§ YOUR OBJECTIVE
Collect every line in the entries that contains the string "Application". Treat uppercase and lowercase as different.

[Stored data entries]
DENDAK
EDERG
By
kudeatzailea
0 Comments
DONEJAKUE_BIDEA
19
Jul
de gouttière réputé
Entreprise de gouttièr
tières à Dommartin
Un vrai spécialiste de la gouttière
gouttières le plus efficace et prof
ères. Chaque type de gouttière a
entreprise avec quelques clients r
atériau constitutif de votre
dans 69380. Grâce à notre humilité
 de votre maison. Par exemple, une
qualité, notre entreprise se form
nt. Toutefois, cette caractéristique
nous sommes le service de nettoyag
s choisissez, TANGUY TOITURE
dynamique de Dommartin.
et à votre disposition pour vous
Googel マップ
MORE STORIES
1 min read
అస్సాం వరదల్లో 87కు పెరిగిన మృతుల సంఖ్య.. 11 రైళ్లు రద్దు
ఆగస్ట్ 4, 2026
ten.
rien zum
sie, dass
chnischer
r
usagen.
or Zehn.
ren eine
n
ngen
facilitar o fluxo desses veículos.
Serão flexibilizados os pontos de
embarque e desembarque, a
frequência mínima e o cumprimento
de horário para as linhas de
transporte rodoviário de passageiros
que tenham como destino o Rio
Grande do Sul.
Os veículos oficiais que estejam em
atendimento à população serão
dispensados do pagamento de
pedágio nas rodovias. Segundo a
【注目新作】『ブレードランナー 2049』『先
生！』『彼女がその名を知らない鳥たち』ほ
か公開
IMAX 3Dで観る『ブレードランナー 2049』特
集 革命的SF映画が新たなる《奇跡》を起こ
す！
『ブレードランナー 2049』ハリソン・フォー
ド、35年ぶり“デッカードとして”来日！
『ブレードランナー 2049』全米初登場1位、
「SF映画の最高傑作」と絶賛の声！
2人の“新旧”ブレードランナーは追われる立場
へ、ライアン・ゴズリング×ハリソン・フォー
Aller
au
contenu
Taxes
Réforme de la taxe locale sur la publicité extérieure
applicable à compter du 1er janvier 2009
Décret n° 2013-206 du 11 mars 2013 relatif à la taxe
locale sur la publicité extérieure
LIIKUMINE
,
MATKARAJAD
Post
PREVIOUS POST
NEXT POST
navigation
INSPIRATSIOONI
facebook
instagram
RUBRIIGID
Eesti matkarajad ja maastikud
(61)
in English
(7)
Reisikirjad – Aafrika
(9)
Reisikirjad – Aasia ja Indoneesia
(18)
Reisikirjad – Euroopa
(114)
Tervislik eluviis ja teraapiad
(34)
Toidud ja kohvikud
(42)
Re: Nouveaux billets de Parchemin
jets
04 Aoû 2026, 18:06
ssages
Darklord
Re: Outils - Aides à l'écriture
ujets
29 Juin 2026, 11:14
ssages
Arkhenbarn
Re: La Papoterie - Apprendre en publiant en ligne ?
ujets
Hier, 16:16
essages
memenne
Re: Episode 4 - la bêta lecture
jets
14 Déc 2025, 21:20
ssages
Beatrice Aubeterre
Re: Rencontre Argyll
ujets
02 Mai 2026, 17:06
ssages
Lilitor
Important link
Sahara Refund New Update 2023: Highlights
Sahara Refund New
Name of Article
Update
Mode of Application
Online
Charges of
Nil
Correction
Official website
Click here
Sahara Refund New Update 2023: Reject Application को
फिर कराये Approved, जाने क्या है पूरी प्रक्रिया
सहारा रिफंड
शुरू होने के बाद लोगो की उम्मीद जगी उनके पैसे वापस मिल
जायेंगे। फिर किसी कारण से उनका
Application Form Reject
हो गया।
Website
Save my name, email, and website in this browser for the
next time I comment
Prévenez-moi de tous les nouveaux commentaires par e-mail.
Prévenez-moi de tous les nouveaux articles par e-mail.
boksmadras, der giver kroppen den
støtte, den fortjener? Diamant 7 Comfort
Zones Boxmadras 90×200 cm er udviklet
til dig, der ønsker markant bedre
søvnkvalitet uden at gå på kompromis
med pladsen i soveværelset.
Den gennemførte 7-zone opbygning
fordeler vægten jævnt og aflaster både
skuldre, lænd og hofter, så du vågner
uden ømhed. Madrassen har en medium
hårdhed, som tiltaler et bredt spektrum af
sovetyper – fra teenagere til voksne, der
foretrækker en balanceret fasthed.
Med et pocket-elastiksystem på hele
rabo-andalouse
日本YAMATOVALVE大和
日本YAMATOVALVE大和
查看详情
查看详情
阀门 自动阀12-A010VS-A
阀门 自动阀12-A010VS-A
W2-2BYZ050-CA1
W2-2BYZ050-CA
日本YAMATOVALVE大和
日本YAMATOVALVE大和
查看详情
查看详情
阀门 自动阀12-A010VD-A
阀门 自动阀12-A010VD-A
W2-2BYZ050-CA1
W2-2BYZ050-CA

§ TASK OUTPUT
Mode of Application
Sahara Refund New Update 2023: Reject Application को
Application Form Reject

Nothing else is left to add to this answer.